Clinical Scholars Program establishedProvides policy-related training for physicians The Robert Wood Johnson Foundation has established a Clinical Scholars Program at the University to bring new ideas and solutions to the health-related issues and problems of the next century.
The Robert Wood Johnson Clinical Scholars Program, one of seven at universities around the country, will provide two years of post-residency, graduate-level training for physicians in policy-related research skills. The program will be directed by Christine Cassel, the George M. Eisenberg Professor in Medicine and the Irving B. Harris Graduate School of Public Policy Studies and Director of the Center on Aging, Health & Society.
"We believe that the unparalleled intellectual strengths of our faculty in social sciences, medical ethics and public policy studies, and the broad constituency for these programs throughout the departments of the Pritzker School of Medicine, make this institution an ideal setting for training a new generation of Robert Wood Johnson Clinical Scholars," Cassel said.

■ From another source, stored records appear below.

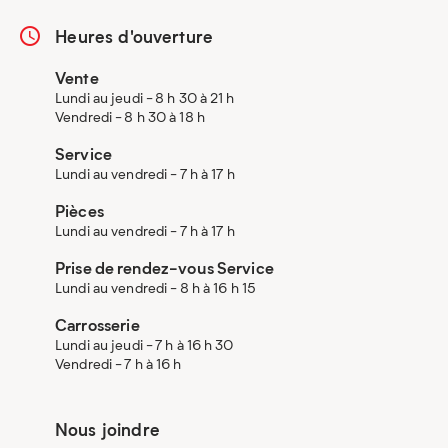
Heures d'ouverture
Vente
Lundi au jeudi - 8 h 30 à 21 h
Vendredi - 8 h 30 à 18 h
Service
Lundi au vendredi - 7 h à 17 h
Pièces
Lundi au vendredi - 7 h à 17 h
Prise de rendez-vous Service
Lundi au vendredi - 8 h à 16 h 15
Carrosserie
Lundi au jeudi - 7 h à 16 h 30
Vendredi - 7 h à 16 h
Nous joindre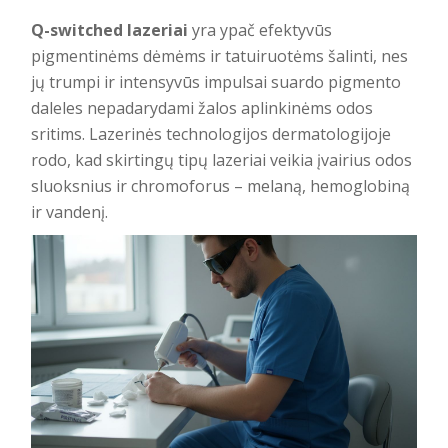
Q-switched lazeriai
yra ypač efektyvūs
pigmentinėms dėmėms ir tatuiruotėms šalinti, nes
jų trumpi ir intensyvūs impulsai suardo pigmento
daleles nepadarydami žalos aplinkinėms odos
sritims. Lazerinės technologijos dermatologijoje
rodo, kad skirtingų tipų lazeriai veikia įvairius odos
sluoksnius ir chromoforus – melaną, hemoglobiną
ir vandenį.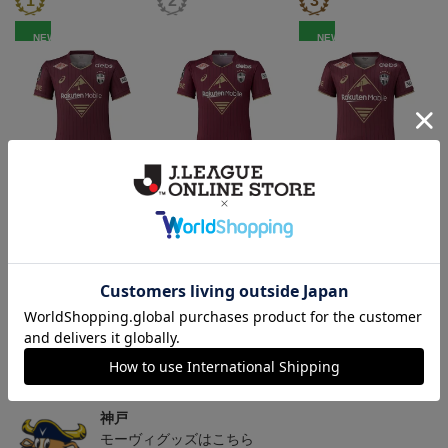
NEW
NEW
26/27_【レプリカ】ユニ
26/27_【オーセン】ユニ
26/27_キッズTシャツ
フォーム（1st）
フォーム（1st）
22,000円
36,500円
12,500円
2
トピックス
神戸
26/27シーズンユニフォームはこちら
神戸
モーヴィグッズはこちら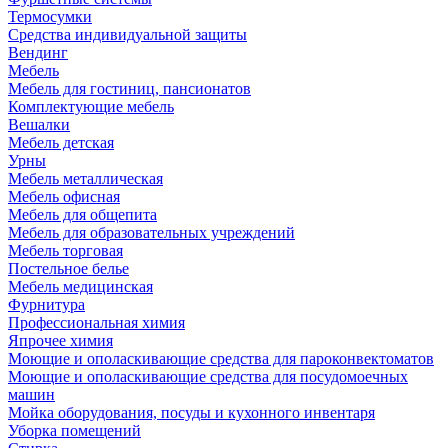
Термосумки
Средства индивидуальной защиты
Вендинг
Мебель
Мебель для гостиниц, пансионатов
Комплектующие мебель
Вешалки
Мебель детская
Урны
Мебель металлическая
Мебель офисная
Мебель для общепита
Мебель для образовательных учреждений
Мебель торговая
Постельное белье
Мебель медицинская
Фурнитура
Профессиональная химия
Япрочее химия
Моющие и ополаскивающие средства для пароконвектоматов
Моющие и ополаскивающие средства для посудомоечных
машин
Мойка оборудования, посуды и кухонного инвентаря
Уборка помещений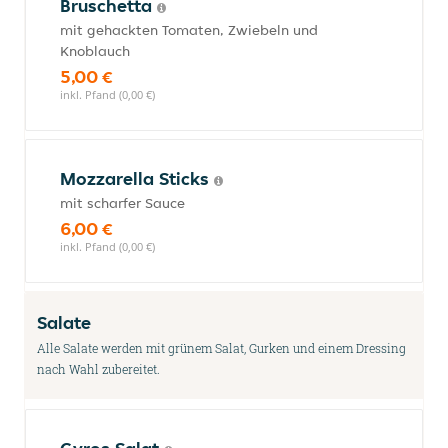
Bruschetta
mit gehackten Tomaten, Zwiebeln und
Knoblauch
5,00 €
inkl. Pfand (0,00 €)
Mozzarella Sticks
mit scharfer Sauce
6,00 €
inkl. Pfand (0,00 €)
Salate
Alle Salate werden mit grünem Salat, Gurken und einem Dressing
nach Wahl zubereitet.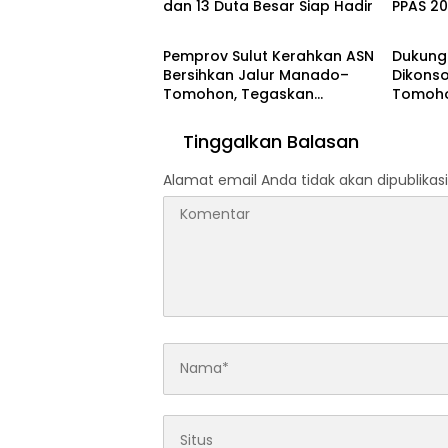
dan 13 Duta Besar Siap Hadir
PPAS 2
Manado
Manad
Fokus D
Pemba
Pemprov Sulut Kerahkan ASN
Dukung
Bersihkan Jalur Manado–
Dikonso
Tomohon, Tegaskan
Tomoh
Dukungan Penuh untuk TIFF
Persiap
2026
Tinggalkan Balasan
Alamat email Anda tidak akan dipublikasi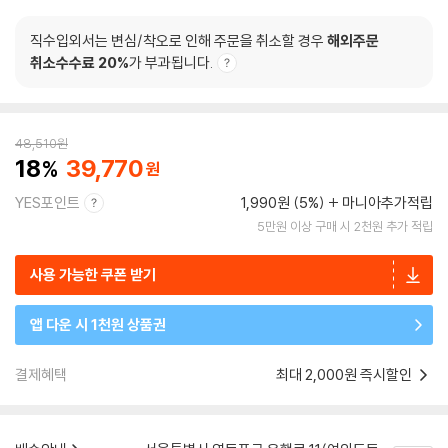
직수입외서는 변심/착오로 인해 주문을 취소할 경우
해외주문
취소수수료 20%
가 부과됩니다.
48,510
원
18
39,770
YES포인트
1,990원 (5%)
마니아추가적립
5만원 이상 구매 시 2천원 추가 적립
사용 가능한 쿠폰 받기
앱 다운 시 1천원 상품권
결제혜택
최대 2,000원 즉시할인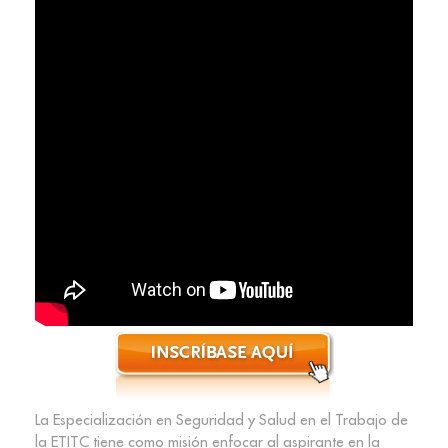
La Especialización en Seguridad y Salud en el Trabajo de
la ETITC tiene como misión enfocar al aspirante en la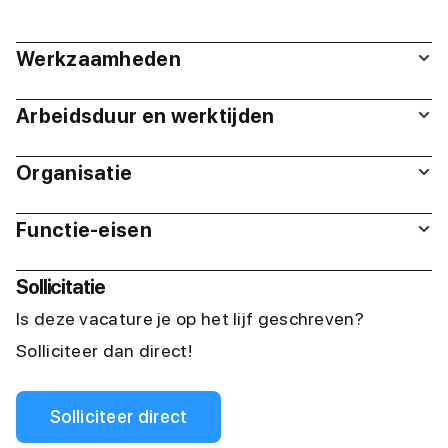
Werkzaamheden
Arbeidsduur en werktijden
Organisatie
Functie-eisen
Sollicitatie
Is deze vacature je op het lijf geschreven?
Solliciteer dan direct!
Solliciteer direct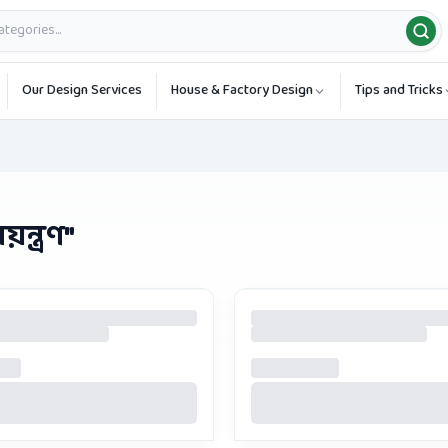
Our Design Services
House & Factory Design
Tips and Tricks
়ন্ত্রণ
"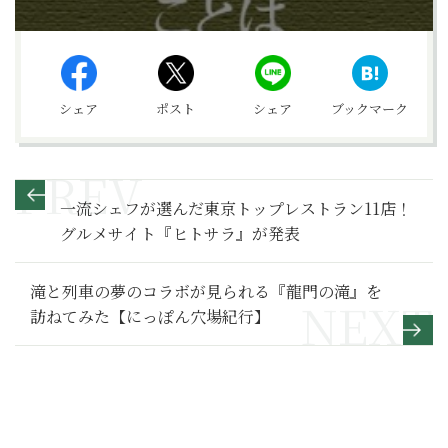
シェア
ポスト
シェア
ブックマーク
一流シェフが選んだ東京トップレストラン11店！
グルメサイト『ヒトサラ』が発表
滝と列車の夢のコラボが見られる『龍門の滝』を
訪ねてみた【にっぽん穴場紀行】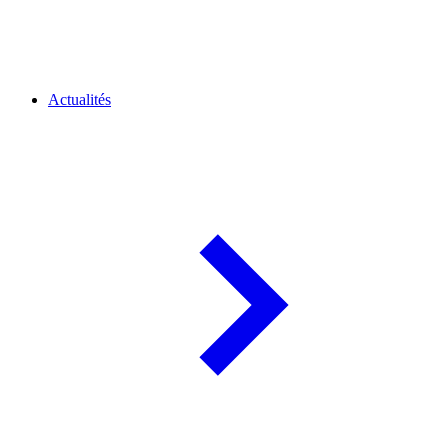
Actualités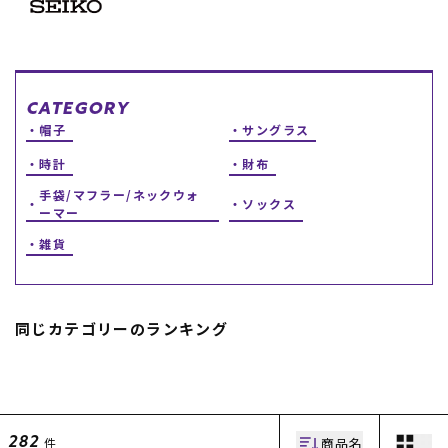
スノーTOP
スケートTOP
CATEGORY
帽子
サングラス
時計
財布
CONTENTS
SUPPORT
手袋/マフラー/ネックウォ
ソックス
ーマー
ブランド一覧
ご利用ガイド
雑貨
特集一覧
会員ランク
RIDE LIFE MAGAZINE一
店頭受取サービス
覧
ギフトラッピング
スタッフスナップ
アフターサポート
中古/アウトレット サー
下取り保証について
同じカテゴリーのランキング
フ
よくある質問
中古/アウトレット スノ
店舗一覧
ー
お問い合わせ
ニュース
商品名
件
282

Cassel will be joined by Co-Directors Ronald Thisted, Professor in Statistics and Anesthesia & Critical Care, and Robert Willis, Professor in Education and the Harris School, as well as a core faculty: Norman Bradburn, Senior Vice President for Research at the National Opinion Research Center and the Tiffany and Margaret Blake Distinguished Service Professor in Psychology; John Lantos, Associate Professor in Pediatrics; Edward Lawlor, Associate Professor in the School of Social Service Administration and the Harris School; and Marta Tienda, the Ralph Lewis Professor and Chairman of Sociology.

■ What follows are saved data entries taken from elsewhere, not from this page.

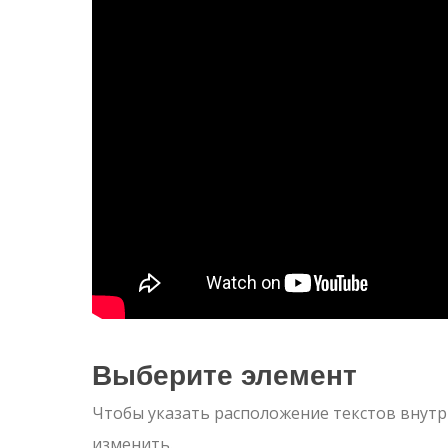
Выберите элемент
Чтобы указать расположение текстов внутр
изменить.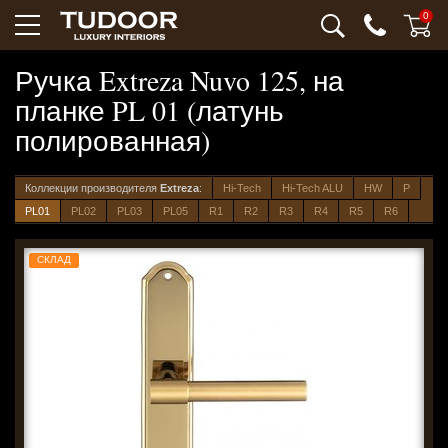
0
Ручка Extreza Nuvo 125, на
планке PL 01 (латунь
полированная)
Коллекции производителя
Extreza
:
Hi-Tech
Hi-Tech ALU
HW
P
PL01
PL02
PL03
PL05
R1
R2
R3
R4
R5
R6
СКЛАД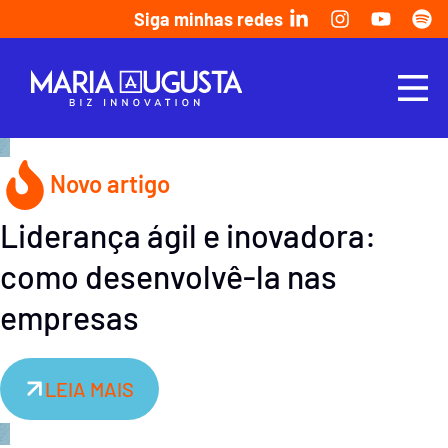
Siga minhas redes
Novo artigo
Liderança ágil e inovadora:
como desenvolvê-la nas
empresas
LEIA MAIS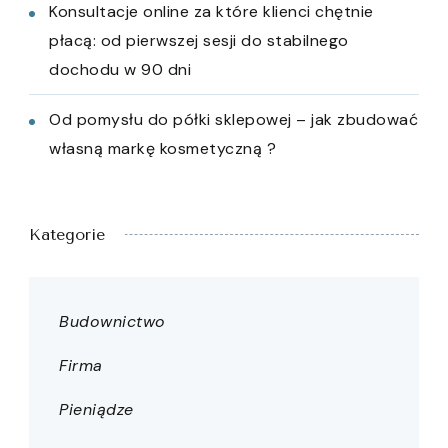
Konsultacje online za które klienci chętnie
płacą: od pierwszej sesji do stabilnego
dochodu w 90 dni
Od pomysłu do półki sklepowej – jak zbudować
własną markę kosmetyczną ?
Kategorie
Budownictwo
Firma
Pieniądze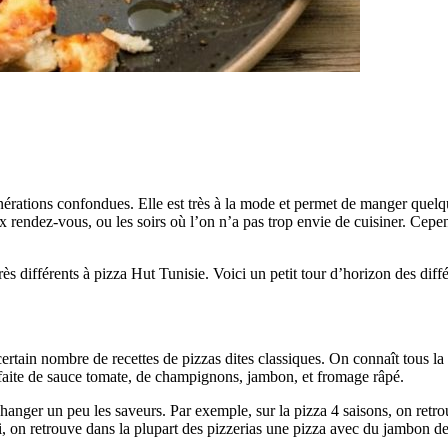
énérations confondues. Elle est très à la mode et permet de manger quel
ux rendez-vous, ou les soirs où l’on n’a pas trop envie de cuisiner. Cep
ès différents à pizza Hut Tunisie. Voici un petit tour d’horizon des diffé
rtain nombre de recettes de pizzas dites classiques. On connaît tous la t
 faite de sauce tomate, de champignons, jambon, et fromage râpé.
r changer un peu les saveurs. Par exemple, sur la pizza 4 saisons, on ret
, on retrouve dans la plupart des pizzerias une pizza avec du jambon d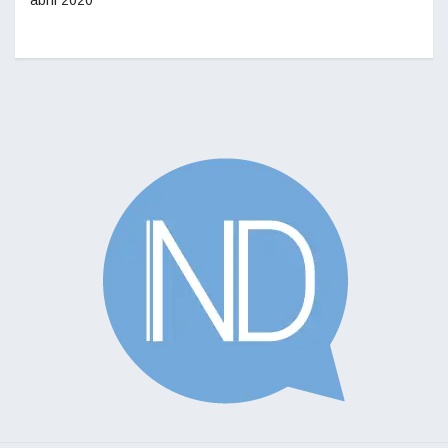
abril 2020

The two-year program will emphasize the basic tools of biostatistics, epidemiology, survey research, sociology, ethics and economics and will encourage the Scholars to apply these tools innovatively in their own research. In addition to following a core curriculum, the Scholars will be required to develop an individual course of study in one of two priority areas, focusing either on the social, cultural and demographic contexts of health or on the efficient and ethical use of health-care resources.

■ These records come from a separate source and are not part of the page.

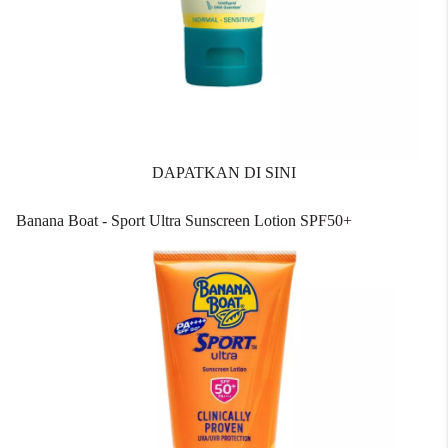
DAPATKAN DI SINI
Banana Boat - Sport Ultra Sunscreen Lotion SPF50+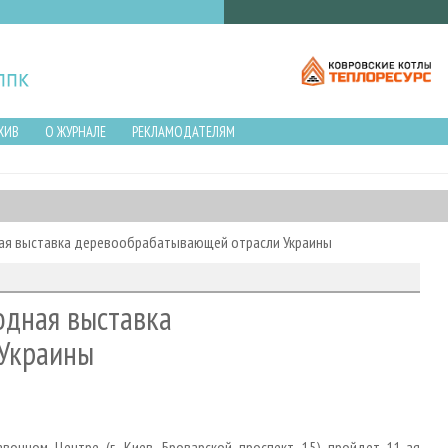
ХИВ
О ЖУРНАЛЕ
РЕКЛАМОДАТЕЛЯМ
ная выставка деревообрабатывающей отрасли Украины
одная выставка
Украины
очном Центре (г. Киев, Броварской проспект, 15) пройдет 11-ая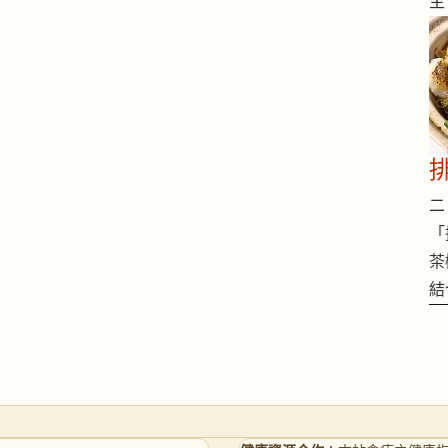
主
二 
「
茶
結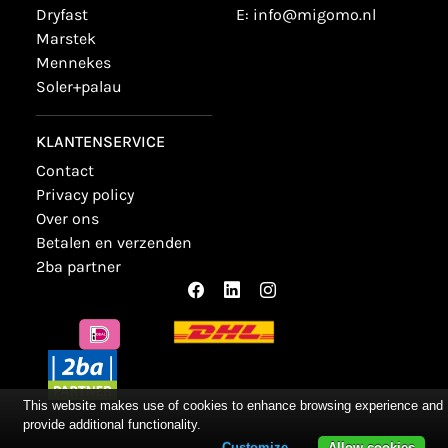
dryfast
E:
info@migomo.nl
marstek
mennekes
soler+palau
KLANTENSERVICE
contact
privacy policy
over ons
betalen en verzenden
2ba partner
This website makes use of cookies to enhance browsing experience and
provide additional functionality.
Customize
Allow cookies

The first class of Scholars, which will arrive on campus in July, will consist of Peter Bach, who is completing his residency in the department of internal medicine at Johns Hopkins Hospital in Baltimore; Elise Becher, who is completing her residency in pediatrics at Strong Memorial Hospital in Rochester, N.Y.; Linda Douglas, a graduate of the Family Medicine Program at Charlotte Memorial Hospital in Charlotte, N.C.; and Margaret Moon, a pediatrician at Johns Hopkins Hospital.
The Clinical Scholars Program was established by the Robert Wood Foundation in 1975. The other Clinical Scholars Program sites are UCLA, Johns Hopkins, Michigan, North Carolina at Chapel Hill, the University of Washington and Yale.